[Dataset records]
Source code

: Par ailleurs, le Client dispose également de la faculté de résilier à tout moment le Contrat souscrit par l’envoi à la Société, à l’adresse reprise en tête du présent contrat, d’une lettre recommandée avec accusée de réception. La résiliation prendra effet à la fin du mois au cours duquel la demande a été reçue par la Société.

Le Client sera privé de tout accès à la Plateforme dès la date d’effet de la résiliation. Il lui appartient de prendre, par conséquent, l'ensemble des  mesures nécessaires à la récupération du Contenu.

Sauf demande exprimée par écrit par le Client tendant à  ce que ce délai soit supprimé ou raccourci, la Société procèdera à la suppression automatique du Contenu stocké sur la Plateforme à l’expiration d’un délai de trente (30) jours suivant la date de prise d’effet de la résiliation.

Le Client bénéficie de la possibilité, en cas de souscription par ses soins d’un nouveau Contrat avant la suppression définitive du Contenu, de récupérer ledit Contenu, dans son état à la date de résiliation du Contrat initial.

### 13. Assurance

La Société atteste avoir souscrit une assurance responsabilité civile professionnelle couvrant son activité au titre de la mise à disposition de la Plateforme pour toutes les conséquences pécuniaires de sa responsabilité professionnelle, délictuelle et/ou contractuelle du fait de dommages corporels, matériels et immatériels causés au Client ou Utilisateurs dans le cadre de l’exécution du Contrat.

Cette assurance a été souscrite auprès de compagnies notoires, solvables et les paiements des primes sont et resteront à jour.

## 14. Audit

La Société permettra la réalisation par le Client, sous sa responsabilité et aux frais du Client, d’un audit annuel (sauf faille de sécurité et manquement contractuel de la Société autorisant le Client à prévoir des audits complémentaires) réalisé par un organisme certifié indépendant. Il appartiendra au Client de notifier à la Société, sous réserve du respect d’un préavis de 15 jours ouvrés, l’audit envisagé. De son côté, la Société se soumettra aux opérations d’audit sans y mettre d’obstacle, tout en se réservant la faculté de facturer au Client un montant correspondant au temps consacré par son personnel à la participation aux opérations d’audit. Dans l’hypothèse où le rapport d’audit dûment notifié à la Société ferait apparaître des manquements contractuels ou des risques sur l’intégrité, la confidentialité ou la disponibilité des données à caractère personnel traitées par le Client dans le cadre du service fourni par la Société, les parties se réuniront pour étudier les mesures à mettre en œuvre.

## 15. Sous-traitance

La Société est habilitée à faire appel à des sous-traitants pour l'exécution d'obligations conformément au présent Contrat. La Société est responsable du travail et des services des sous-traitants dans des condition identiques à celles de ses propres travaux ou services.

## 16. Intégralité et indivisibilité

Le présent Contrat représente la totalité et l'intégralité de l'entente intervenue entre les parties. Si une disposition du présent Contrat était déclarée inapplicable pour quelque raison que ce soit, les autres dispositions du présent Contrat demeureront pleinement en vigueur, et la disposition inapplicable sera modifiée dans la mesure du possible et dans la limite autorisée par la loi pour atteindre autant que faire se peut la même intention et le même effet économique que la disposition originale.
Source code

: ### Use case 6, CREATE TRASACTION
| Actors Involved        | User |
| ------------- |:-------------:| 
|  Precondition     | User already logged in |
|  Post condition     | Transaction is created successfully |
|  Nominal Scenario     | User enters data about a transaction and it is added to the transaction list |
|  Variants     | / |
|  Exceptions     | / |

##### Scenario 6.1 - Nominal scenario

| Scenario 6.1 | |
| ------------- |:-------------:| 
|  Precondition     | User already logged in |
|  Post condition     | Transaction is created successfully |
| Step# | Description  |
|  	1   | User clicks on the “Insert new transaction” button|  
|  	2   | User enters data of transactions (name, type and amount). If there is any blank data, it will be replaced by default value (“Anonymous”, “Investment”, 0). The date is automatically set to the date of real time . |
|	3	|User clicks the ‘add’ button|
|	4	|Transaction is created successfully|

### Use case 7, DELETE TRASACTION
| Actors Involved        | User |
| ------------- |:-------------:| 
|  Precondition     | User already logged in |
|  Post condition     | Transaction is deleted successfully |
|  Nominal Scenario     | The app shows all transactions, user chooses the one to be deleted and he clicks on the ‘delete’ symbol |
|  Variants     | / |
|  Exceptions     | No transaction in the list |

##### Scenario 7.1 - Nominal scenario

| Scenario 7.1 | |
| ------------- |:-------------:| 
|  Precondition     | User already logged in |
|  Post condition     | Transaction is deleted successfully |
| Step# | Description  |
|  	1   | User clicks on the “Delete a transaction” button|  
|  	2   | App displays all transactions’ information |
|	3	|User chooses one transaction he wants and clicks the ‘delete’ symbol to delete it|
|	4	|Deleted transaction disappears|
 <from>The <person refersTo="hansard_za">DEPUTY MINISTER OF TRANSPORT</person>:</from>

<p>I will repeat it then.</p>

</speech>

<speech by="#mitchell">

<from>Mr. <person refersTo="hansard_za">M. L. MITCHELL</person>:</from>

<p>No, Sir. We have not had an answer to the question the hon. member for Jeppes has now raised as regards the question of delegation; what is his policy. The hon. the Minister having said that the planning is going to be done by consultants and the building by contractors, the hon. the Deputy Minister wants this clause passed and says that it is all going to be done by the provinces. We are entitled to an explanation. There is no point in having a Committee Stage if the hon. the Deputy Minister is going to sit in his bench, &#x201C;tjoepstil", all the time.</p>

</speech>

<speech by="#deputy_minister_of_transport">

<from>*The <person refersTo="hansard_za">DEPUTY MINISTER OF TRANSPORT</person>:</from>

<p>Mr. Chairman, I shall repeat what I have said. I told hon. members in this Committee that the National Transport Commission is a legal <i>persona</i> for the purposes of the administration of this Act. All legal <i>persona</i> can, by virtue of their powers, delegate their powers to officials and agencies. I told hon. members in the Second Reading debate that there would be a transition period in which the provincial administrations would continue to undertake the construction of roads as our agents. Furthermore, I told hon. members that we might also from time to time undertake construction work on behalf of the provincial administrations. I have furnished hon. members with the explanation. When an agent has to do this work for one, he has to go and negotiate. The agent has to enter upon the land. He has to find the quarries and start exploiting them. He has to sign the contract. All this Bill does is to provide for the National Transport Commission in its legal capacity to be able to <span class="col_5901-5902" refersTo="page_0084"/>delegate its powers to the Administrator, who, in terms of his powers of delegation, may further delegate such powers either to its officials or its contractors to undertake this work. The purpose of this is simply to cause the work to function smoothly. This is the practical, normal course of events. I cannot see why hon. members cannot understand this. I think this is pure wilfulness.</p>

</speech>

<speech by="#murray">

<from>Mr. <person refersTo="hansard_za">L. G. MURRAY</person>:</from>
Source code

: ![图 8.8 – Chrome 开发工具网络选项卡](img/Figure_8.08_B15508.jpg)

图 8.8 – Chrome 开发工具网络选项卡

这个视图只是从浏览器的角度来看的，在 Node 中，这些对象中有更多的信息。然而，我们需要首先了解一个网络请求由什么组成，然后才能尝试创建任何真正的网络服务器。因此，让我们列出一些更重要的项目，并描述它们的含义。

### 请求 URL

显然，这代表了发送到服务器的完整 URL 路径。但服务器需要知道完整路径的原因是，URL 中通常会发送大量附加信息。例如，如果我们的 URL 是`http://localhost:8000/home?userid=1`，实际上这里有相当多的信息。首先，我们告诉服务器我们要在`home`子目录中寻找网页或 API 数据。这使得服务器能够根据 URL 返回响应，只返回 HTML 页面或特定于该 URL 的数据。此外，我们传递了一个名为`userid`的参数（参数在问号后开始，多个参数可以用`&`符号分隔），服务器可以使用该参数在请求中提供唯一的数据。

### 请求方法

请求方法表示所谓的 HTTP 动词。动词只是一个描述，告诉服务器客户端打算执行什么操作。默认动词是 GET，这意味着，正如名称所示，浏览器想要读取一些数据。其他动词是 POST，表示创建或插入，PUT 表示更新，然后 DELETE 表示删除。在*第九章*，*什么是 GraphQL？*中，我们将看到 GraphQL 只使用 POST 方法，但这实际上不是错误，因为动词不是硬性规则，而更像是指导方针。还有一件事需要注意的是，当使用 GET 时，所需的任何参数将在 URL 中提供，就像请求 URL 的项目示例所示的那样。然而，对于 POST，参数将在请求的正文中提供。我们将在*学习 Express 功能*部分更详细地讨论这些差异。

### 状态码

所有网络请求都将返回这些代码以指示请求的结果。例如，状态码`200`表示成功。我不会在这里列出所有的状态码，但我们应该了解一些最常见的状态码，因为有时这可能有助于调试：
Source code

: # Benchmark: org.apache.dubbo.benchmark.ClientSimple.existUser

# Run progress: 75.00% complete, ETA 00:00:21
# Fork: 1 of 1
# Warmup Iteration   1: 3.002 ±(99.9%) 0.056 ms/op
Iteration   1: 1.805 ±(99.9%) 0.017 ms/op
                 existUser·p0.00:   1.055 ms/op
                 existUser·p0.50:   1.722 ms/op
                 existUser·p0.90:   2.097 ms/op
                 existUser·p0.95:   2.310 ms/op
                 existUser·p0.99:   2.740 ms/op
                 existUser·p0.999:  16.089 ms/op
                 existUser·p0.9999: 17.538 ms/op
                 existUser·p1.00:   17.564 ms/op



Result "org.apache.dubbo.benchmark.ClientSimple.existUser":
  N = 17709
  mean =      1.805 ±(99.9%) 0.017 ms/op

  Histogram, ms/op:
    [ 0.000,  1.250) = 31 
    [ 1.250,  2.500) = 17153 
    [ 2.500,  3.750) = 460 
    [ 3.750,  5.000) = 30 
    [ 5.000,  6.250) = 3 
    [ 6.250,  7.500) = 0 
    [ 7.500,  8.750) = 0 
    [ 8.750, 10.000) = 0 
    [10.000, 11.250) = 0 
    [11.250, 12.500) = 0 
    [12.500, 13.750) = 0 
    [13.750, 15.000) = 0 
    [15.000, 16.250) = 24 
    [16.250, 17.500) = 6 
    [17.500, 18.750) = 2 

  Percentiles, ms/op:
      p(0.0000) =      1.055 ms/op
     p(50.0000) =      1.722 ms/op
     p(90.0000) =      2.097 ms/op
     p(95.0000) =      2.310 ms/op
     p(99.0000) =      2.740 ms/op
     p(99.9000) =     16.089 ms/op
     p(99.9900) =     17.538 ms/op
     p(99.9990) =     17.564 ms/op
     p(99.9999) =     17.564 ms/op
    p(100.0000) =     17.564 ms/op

▶ **WORK TASK**
Using the data above, state the number of lines that contain the word "suppression"; add nothing else.

▶ **REPLY TO THE EXERCISE**
2